## Short problem
Put all of the data below into a two-column CSV with the headers field and value, one row per line, with each entry in its own quoted field and any line breaks changed to spaces. Leave the pictures out.

(Recorded data)
□ □ □ □ □

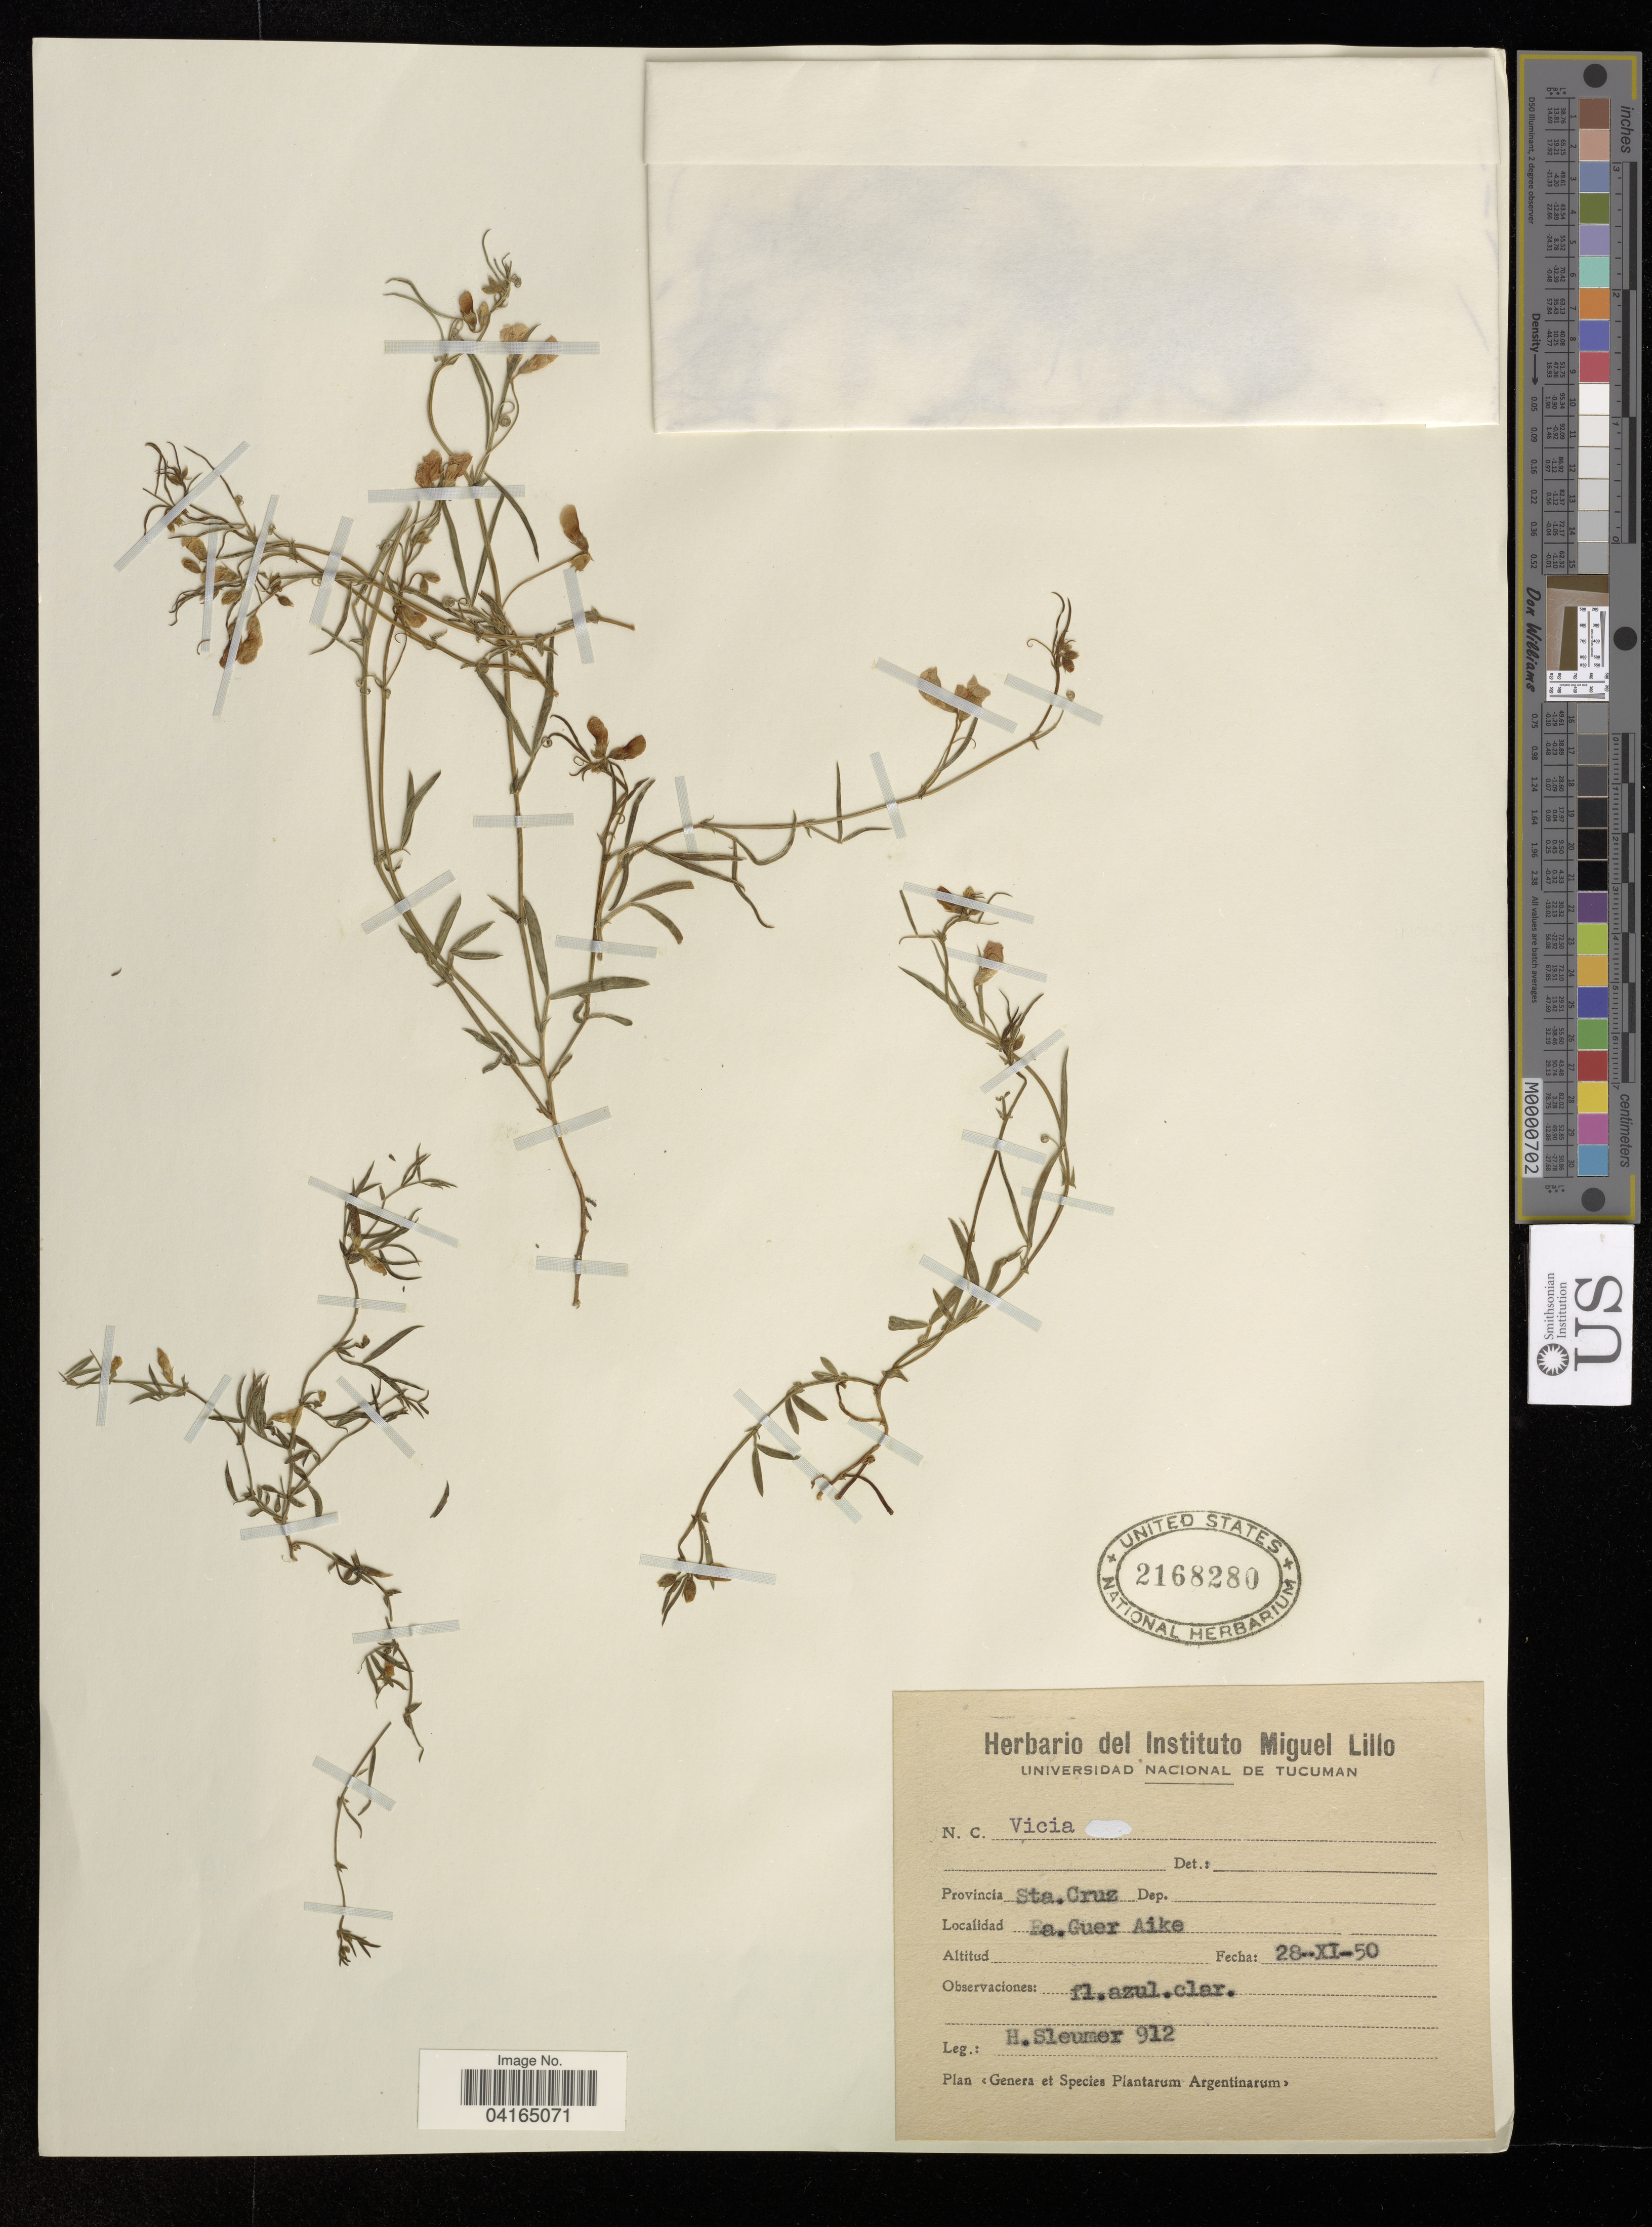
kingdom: Plantae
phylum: Tracheophyta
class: Magnoliopsida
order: Fabales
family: Fabaceae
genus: Vicia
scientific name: Vicia sp.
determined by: Hechenleitner, Paulina, RBG Edinburgh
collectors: H. O. Sleumer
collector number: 912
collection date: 1950-11-28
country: Argentina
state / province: Santa Cruz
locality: Provincia Sta. Cruz. Ea. Guer Aike.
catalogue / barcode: US 2168280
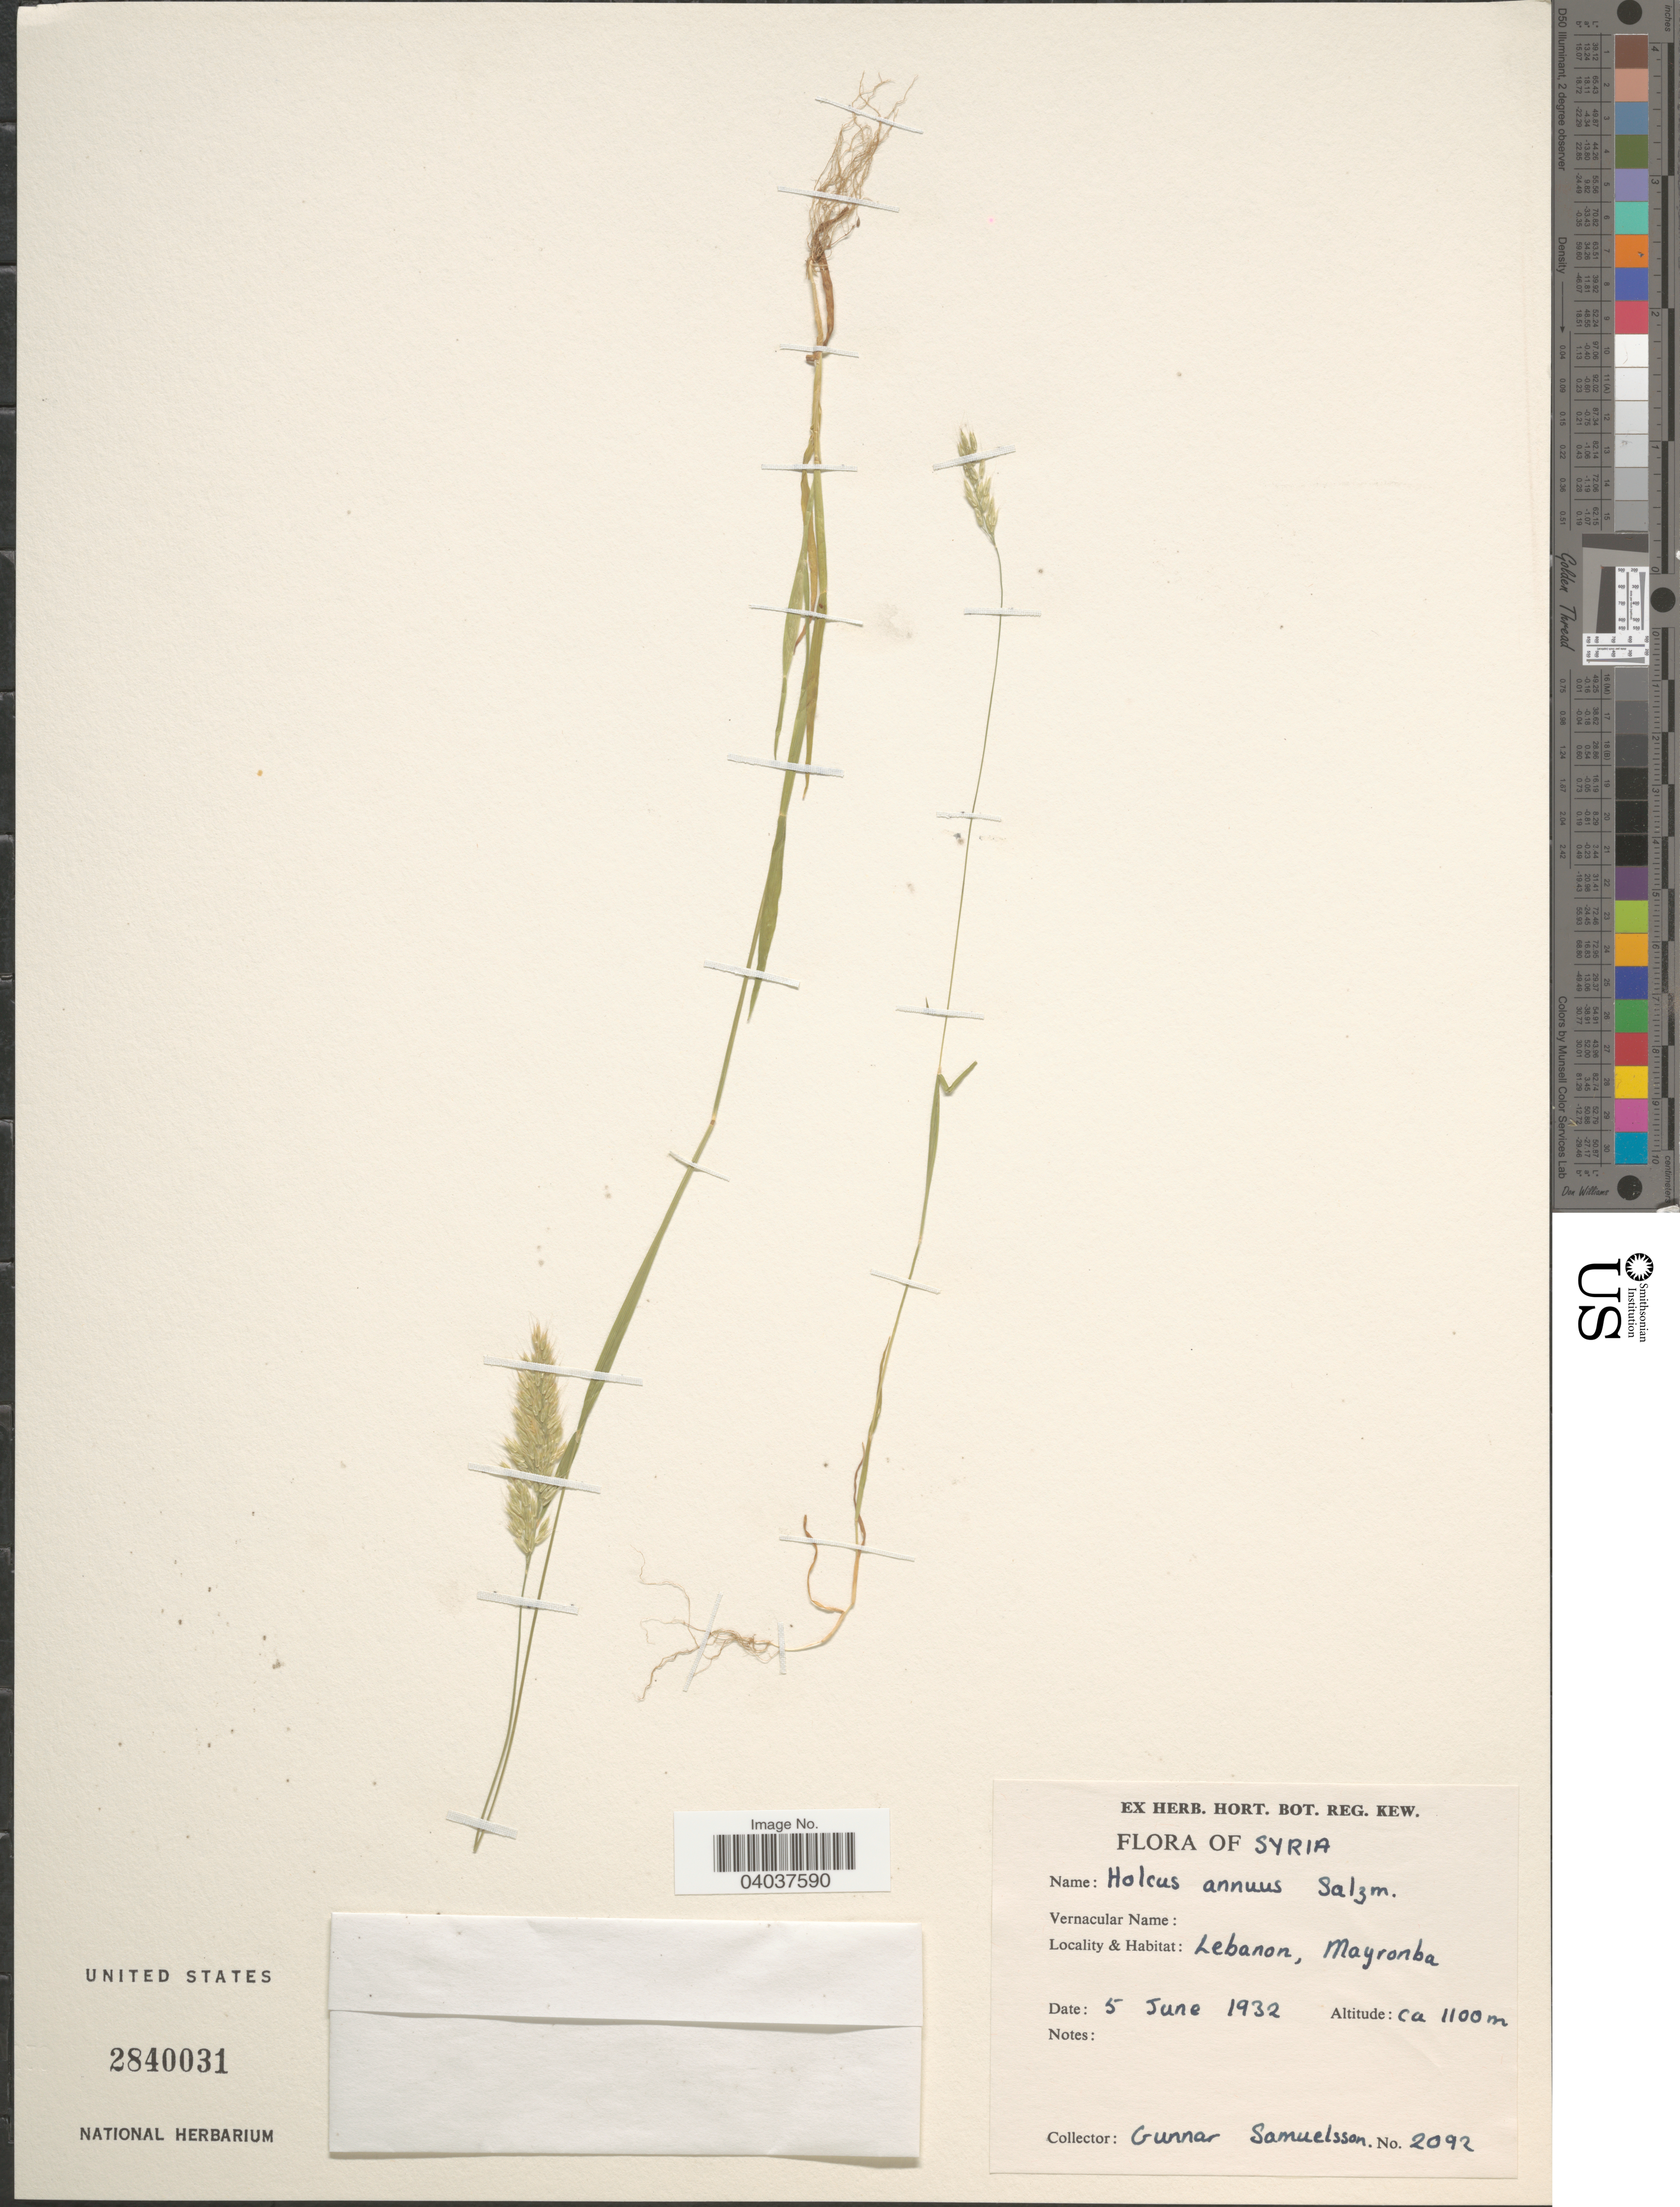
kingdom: Plantae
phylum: Tracheophyta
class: Liliopsida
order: Poales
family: Poaceae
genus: Holcus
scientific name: Holcus annuus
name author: Salzm. ex C.A. Mey.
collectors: G. Samuelsson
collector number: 2092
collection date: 1932-06-05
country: Syria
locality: Lebanon, Mayronba.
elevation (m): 1100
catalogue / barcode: US 2840031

□ □ □ □ □

## Problem solution
field,value
"kingdom:","Plantae"
"phylum:","Tracheophyta"
"class:","Magnoliopsida"
"order:","Fabales"
"family:","Fabaceae"
"genus:","Vicia"
"scientific name:","Vicia sp."
"determined by:","Hechenleitner, Paulina, RBG Edinburgh"
"collectors:","H. O. Sleumer"
"collector number:","912"
"collection date:","1950-11-28"
"country:","Argentina"
"state / province:","Santa Cruz"
"locality:","Provincia Sta. Cruz. Ea. Guer Aike."
"catalogue / barcode:","US 2168280"
"kingdom:","Plantae"
"phylum:","Tracheophyta"
"class:","Liliopsida"
"order:","Poales"
"family:","Poaceae"
"genus:","Holcus"
"scientific name:","Holcus annuus"
"name author:","Salzm. ex C.A. Mey."
"collectors:","G. Samuelsson"
"collector number:","2092"
"collection date:","1932-06-05"
"country:","Syria"
"locality:","Lebanon, Mayronba."
"elevation (m):","1100"
"catalogue / barcode:","US 2840031"